Una mosca le zumbó en la nariz y la apartó con un nerviosismo que no le era habitual. Josey llamó. La cena estaba servida.
Una semana más tarde, la enfermedad había extendido sus dominios. Dick, que había acompañado a Bob en la expedición, fue la segunda víctima. Luego cayeron Ezra y cinco niños. Teniendo en cuenta el número de miembros de la Tribu, la proporción de enfermos era aterradora. Se había declarado —Ish estaba seguro ahora— una epidemia de fiebre tifoidea.

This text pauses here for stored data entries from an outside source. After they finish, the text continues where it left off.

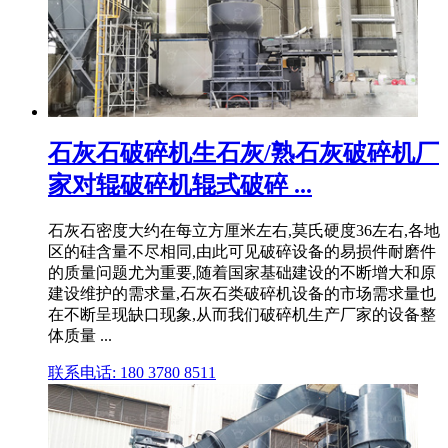
石灰石破碎机生石灰/熟石灰破碎机厂
家对辊破碎机辊式破碎 ...
石灰石密度大约在每立方厘米左右,莫氏硬度36左右,各地
区的硅含量不尽相同,由此可见破碎设备的易损件耐磨件
的质量问题尤为重要,随着国家基础建设的不断增大和原
建设维护的需求量,石灰石类破碎机设备的市场需求量也
在不断呈现缺口现象,从而我们破碎机生产厂家的设备整
体质量 ...
联系电话: 180 3780 8511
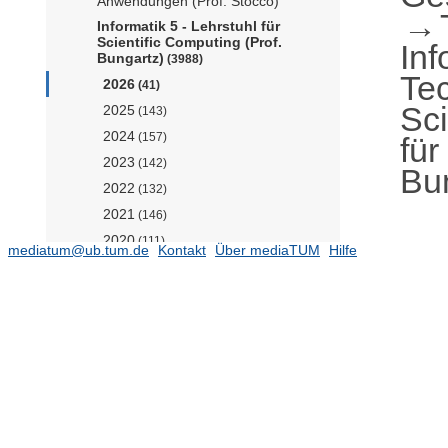
Anwendungen (Prof. Stocco)
Informatik 5 - Lehrstuhl für
Scientific Computing (Prof.
Inf
Bungartz)
(3988)
Te
2026
(41)
Sc
2025
(143)
2024
(157)
für
2023
(142)
Bu
2022
(132)
2021
(146)
2020
(111)
mediatum@ub.tum.de
Kontakt
Über mediaTUM
Hilfe
2019
(147)
2018
(143)
2017
(143)
2016
(185)
2015
(148)
2014
(187)
2013
(179)
2012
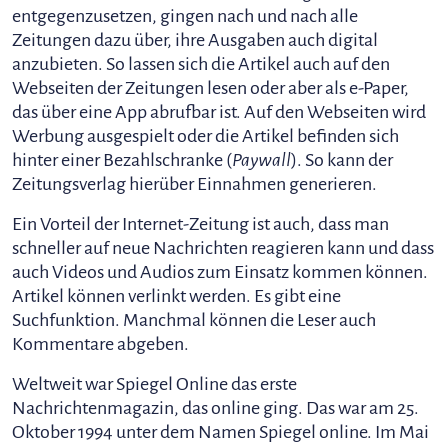
entgegenzusetzen, gingen nach und nach alle
Zeitungen dazu über, ihre Ausgaben auch digital
anzubieten. So lassen sich die Artikel auch auf den
Webseiten der Zeitungen lesen oder aber als e-Paper,
das über eine App abrufbar ist. Auf den Webseiten wird
Werbung ausgespielt oder die Artikel befinden sich
hinter einer Bezahlschranke (
Paywall
). So kann der
Zeitungsverlag hierüber Einnahmen generieren.
Ein Vorteil der Internet-Zeitung ist auch, dass man
schneller auf neue Nachrichten reagieren kann und dass
auch Videos und Audios zum Einsatz kommen können.
Artikel können verlinkt werden. Es gibt eine
Suchfunktion. Manchmal können die Leser auch
Kommentare abgeben.
Weltweit war Spiegel Online das erste
Nachrichtenmagazin, das online ging. Das war am 25.
Oktober 1994 unter dem Namen Spiegel online. Im Mai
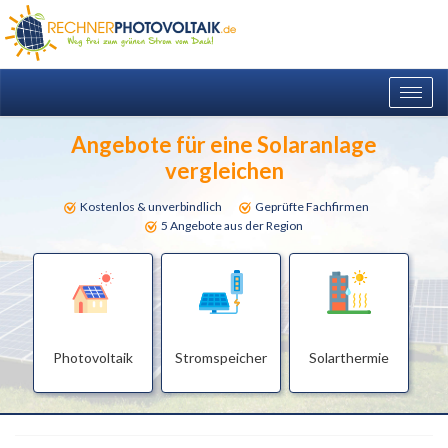
Togg
navig
Angebote für eine Solaranlage
vergleichen
Kostenlos & unverbindlich
Geprüfte Fachfirmen
5 Angebote aus der Region
Photovoltaik
Stromspeicher
Solarthermie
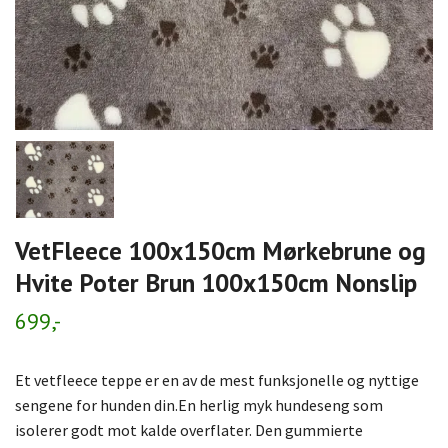
VetFleece 100x150cm Mørkebrune og
Hvite Poter Brun 100x150cm Nonslip
699,-
Et vetfleece teppe er en av de mest funksjonelle og nyttige
sengene for hunden din.En herlig myk hundeseng som
isolerer godt mot kalde overflater. Den gummierte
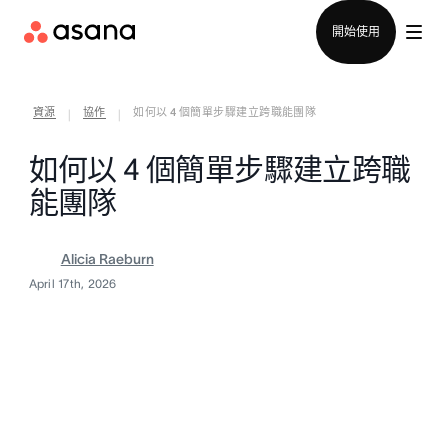
聯絡銷售部
開始使用
資源
協作
如何以 4 個簡單步驟建立跨職能團隊
|
|
如何以 4 個簡單步驟建立跨職
能團隊
Alicia Raeburn
April 17th, 2026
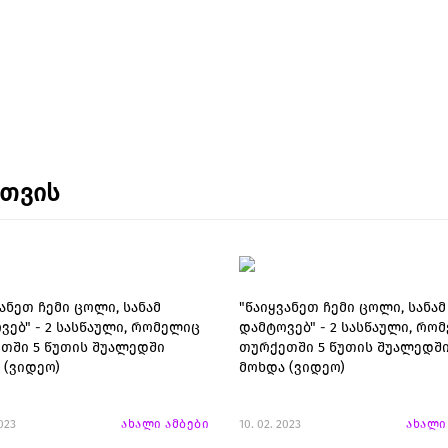
ნთვის
ანეთ ჩემი ცოლი, სანამ
"წაიყვანეთ ჩემი ცოლი, სანამ
ვებ" - 2 სასწაული, რომელიც
დამტოვებ" - 2 სასწაული, რო
თში 5 წუთის შუალედში
თურქეთში 5 წუთის შუალედშ
 (ვიდეო)
მოხდა (ვიდეო)
2023
ახალი ამბები
10. 02. 2023
ახალი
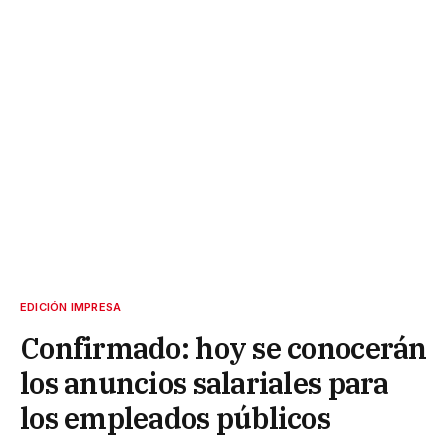
EDICIÓN IMPRESA
Confirmado: hoy se conocerán
los anuncios salariales para
los empleados públicos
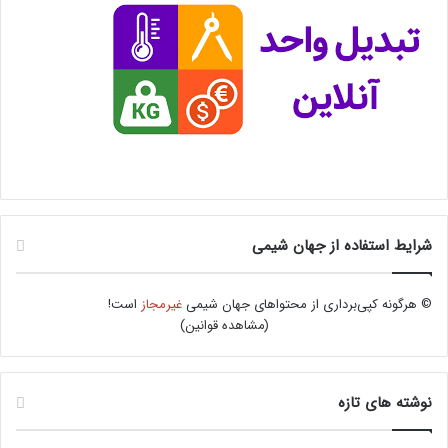
شرایط استفاده از جهان شیمی
© هرگونه کپی‌برداری از محتواهای جهان شیمی
غیرمجاز
است!
(
مشاهده قوانین
)
نوشته های تازه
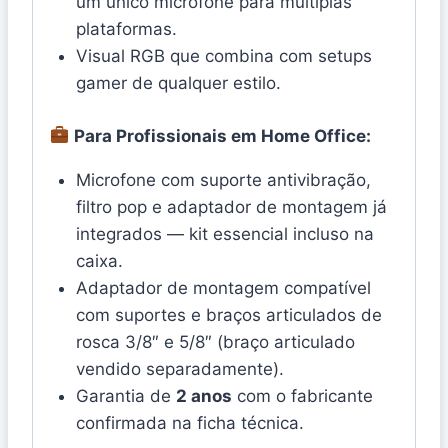
um único microfone para múltiplas
plataformas.
Visual RGB que combina com setups
gamer de qualquer estilo.
Para Profissionais em Home Office:
Microfone com suporte antivibração,
filtro pop e adaptador de montagem já
integrados — kit essencial incluso na
caixa.
Adaptador de montagem compatível
com suportes e braços articulados de
rosca 3/8″ e 5/8″ (braço articulado
vendido separadamente).
Garantia de
2 anos
com o fabricante
confirmada na ficha técnica.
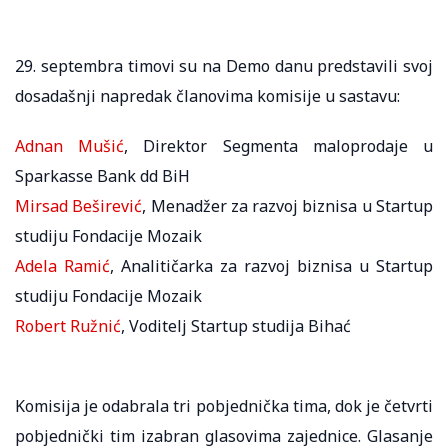
29. septembra timovi su na Demo danu predstavili svoj
dosadašnji napredak članovima komisije u sastavu:
Adnan Mušić
, Direktor Segmenta maloprodaje u
Sparkasse Bank dd BiH
Mirsad Beširević
, Menadžer za razvoj biznisa u Startup
studiju Fondacije Mozaik
Adela Ramić
, Analitičarka za razvoj biznisa u Startup
studiju Fondacije Mozaik
Robert Ružnić
, Voditelj Startup studija Bihać
Komisija je odabrala tri pobjednička tima, dok je četvrti
pobjednički tim izabran glasovima zajednice. Glasanje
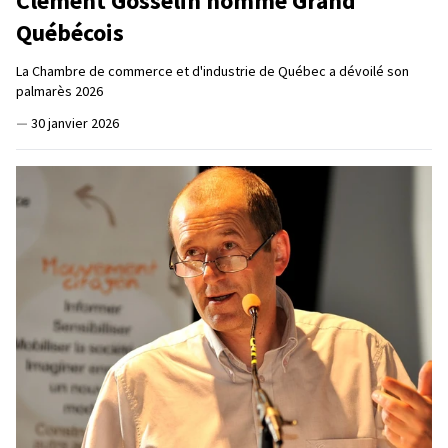
Clément Gosselin nommé Grand
Québécois
La Chambre de commerce et d'industrie de Québec a dévoilé son
palmarès 2026
—
30 janvier 2026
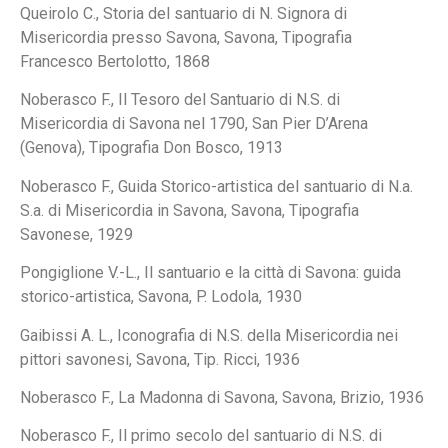
Queirolo C., Storia del santuario di N. Signora di
Misericordia presso Savona, Savona, Tipografia
Francesco Bertolotto, 1868
Noberasco F., Il Tesoro del Santuario di N.S. di
Misericordia di Savona nel 1790, San Pier D’Arena
(Genova), Tipografia Don Bosco, 1913
Noberasco F., Guida Storico-artistica del santuario di N.a.
S.a. di Misericordia in Savona, Savona, Tipografia
Savonese, 1929
Pongiglione V.-L., Il santuario e la città di Savona: guida
storico-artistica, Savona, P. Lodola, 1930
Gaibissi A. L., Iconografia di N.S. della Misericordia nei
pittori savonesi, Savona, Tip. Ricci, 1936
Noberasco F., La Madonna di Savona, Savona, Brizio, 1936
Noberasco F., Il primo secolo del santuario di N.S. di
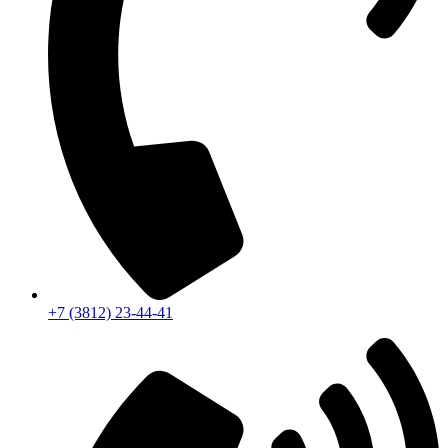
+7 (3812) 23-44-41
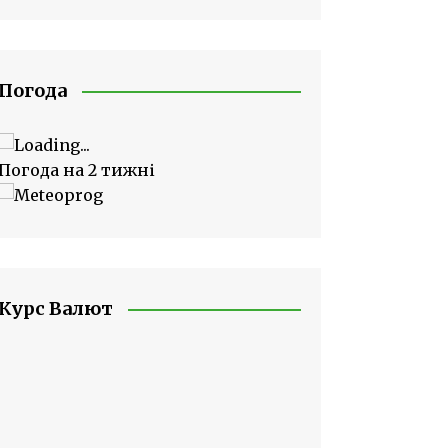
Погода
Погода на 2 тижні
Курс Валют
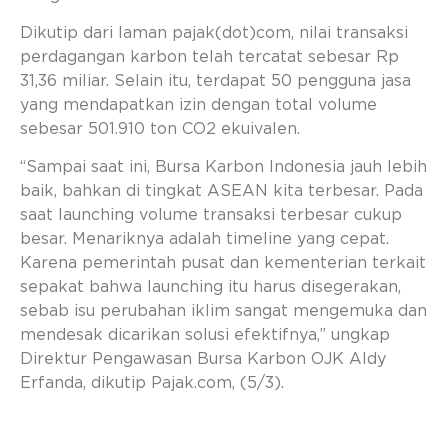
Dikutip dari laman pajak(dot)com, nilai transaksi
perdagangan karbon telah tercatat sebesar Rp
31,36 miliar. Selain itu, terdapat 50 pengguna jasa
yang mendapatkan izin dengan total volume
sebesar 501.910 ton CO2 ekuivalen.
“Sampai saat ini, Bursa Karbon Indonesia jauh lebih
baik, bahkan di tingkat ASEAN kita terbesar. Pada
saat launching volume transaksi terbesar cukup
besar. Menariknya adalah timeline yang cepat.
Karena pemerintah pusat dan kementerian terkait
sepakat bahwa launching itu harus disegerakan,
sebab isu perubahan iklim sangat mengemuka dan
mendesak dicarikan solusi efektifnya,” ungkap
Direktur Pengawasan Bursa Karbon OJK Aldy
Erfanda, dikutip Pajak.com, (5/3).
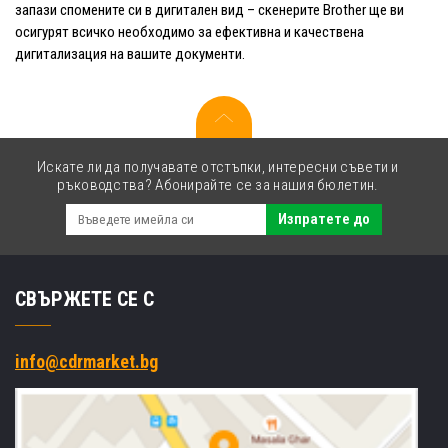
запази спомените си в дигитален вид – скенерите Brother ще ви
осигурят всичко необходимо за ефективна и качествена
дигитализация на вашите документи.
Искате ли да получавате отстъпки, интересни съвети и
ръководства? Абонирайте се за нашия бюлетин.
Изпратете до
СВЪРЖЕТЕ СЕ С
info@cdrmarket.bg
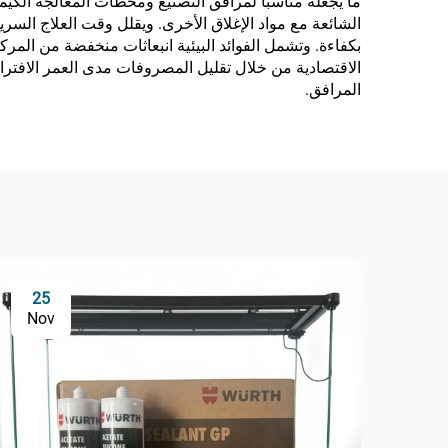
ما يجعله مناسبًا لمرافق التصنيع ومحطات المعالجة الكيمي
الشائعة مع مواد الإغلاق الأخرى. ويقلل وقت العلاج السري
بكفاءة. وتشمل الفوائد البيئية انبعاثات منخفضة من المرك
الاقتصادية من خلال تقليل المصروفات مدى العمر الافترا
المرافق.
25
Nov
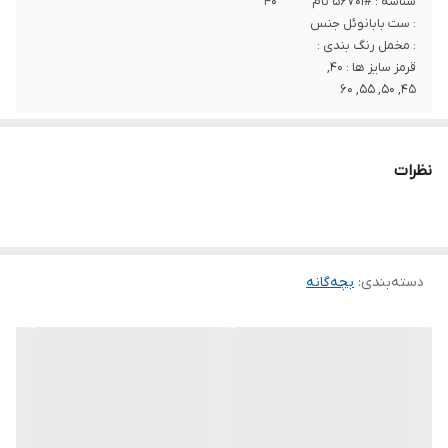
شناسه : #56701 نام
۴۰
: ست بابانوئل جنس
: مخمل رنگ بندی :
قرمز سایز ها : 40,
45, 50, 55, 60
نظرات
دسته‌بندی
:
بچه‌گانه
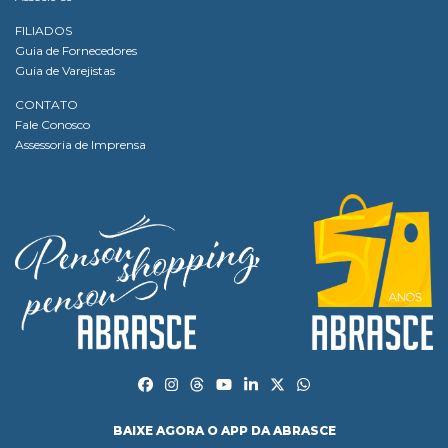
FILIADOS
Guia de Fornecedores
Guia de Varejistas
CONTATO
Fale Conosco
Assessoria de Imprensa
BAIXE AGORA O APP DA ABRASCE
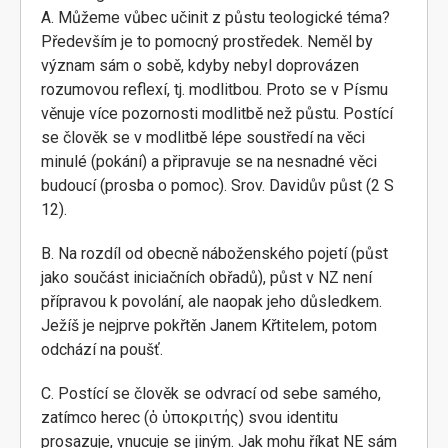
A. Můžeme vůbec učinit z půstu teologické téma?
Především je to pomocný prostředek. Neměl by
význam sám o sobě, kdyby nebyl doprovázen
rozumovou reflexí, tj. modlitbou. Proto se v Písmu
věnuje více pozornosti modlitbě než půstu. Postící
se člověk se v modlitbě lépe soustředí na věci
minulé (pokání) a připravuje se na nesnadné věci
budoucí (prosba o pomoc). Srov. Davidův půst (2 S
12).
B. Na rozdíl od obecně náboženského pojetí (půst
jako součást iniciačních obřadů), půst v NZ není
přípravou k povolání, ale naopak jeho důsledkem.
Ježíš je nejprve pokřtěn Janem Křtitelem, potom
odchází na poušť.
C. Postící se člověk se odvrací od sebe samého,
zatímco herec (ὁ ὑποκριτής) svou identitu
prosazuje, vnucuje se jiným. Jak mohu říkat NE sám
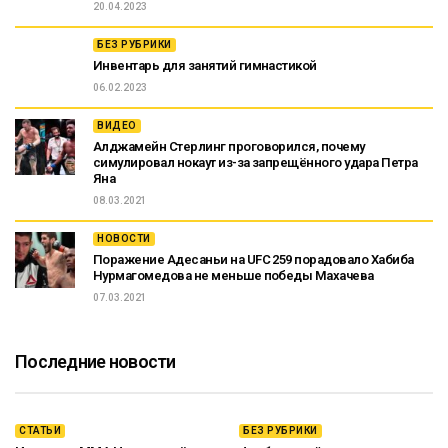
20.04.2023
БЕЗ РУБРИКИ
Инвентарь для занятий гимнастикой
06.02.2023
ВИДЕО
Алджамейн Стерлинг проговорился, почему
симулировал нокаут из-за запрещённого удара Петра
Яна
08.03.2021
НОВОСТИ
Поражение Адесаньи на UFC 259 порадовало Хабиба
Нурмагомедова не меньше победы Махачева
07.03.2021
Последние новости
СТАТЬИ
БЕЗ РУБРИКИ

Algunos de los adultos habían sido vacunados en los viejos días, pero la inmunidad debía de haber cesado hacía tiempo. Nada preservaba a los niños. Antes la fiebre tifoidea había sido combatida sobre todo con medidas profilácticas. Una vez que se declaraba la enfermedad, había que resignarse.
La explicación era bastante simple, pensó Ish. Charlie, hubiera tenido o no otras enfermedades, había traído por lo menos el bacilo de Eberth. Había tenido la fiebre tifoidea hacía un tiempo o recientemente, nunca se sabría. No tenía, por otra parte, ninguna importancia.
Era indudable, por lo menos, que Charlie, hombre poco limpio, había comido con los muchachos una semana. Luego, las letrinas al aire libre y las moscas habían favorecido la infección.
Se acostumbraron a hervir el agua. Quemaron las viejas letrinas y taparon los pozos. Pulverizaciones con DDT acabarían con las moscas. Pero estas precauciones llegaban un poco tarde. Todos los miembros de la Tribu habían estado expuestos ya a la infección. Los que se mantenían aún en pie gozaban de una inmunidad natural, o bien la enfermedad incubaba en ellos y en cualquier momento se declararía con todas sus fuerzas.
Todos los días aparecían nuevos casos. Bob, ahora en la segunda semana de la enfermedad, deliraba mostrando el sombrío camino que seguirían los otros. Los que no habían caído en cama estaban agotados por el esfuerzo de cuidar a los enfermos.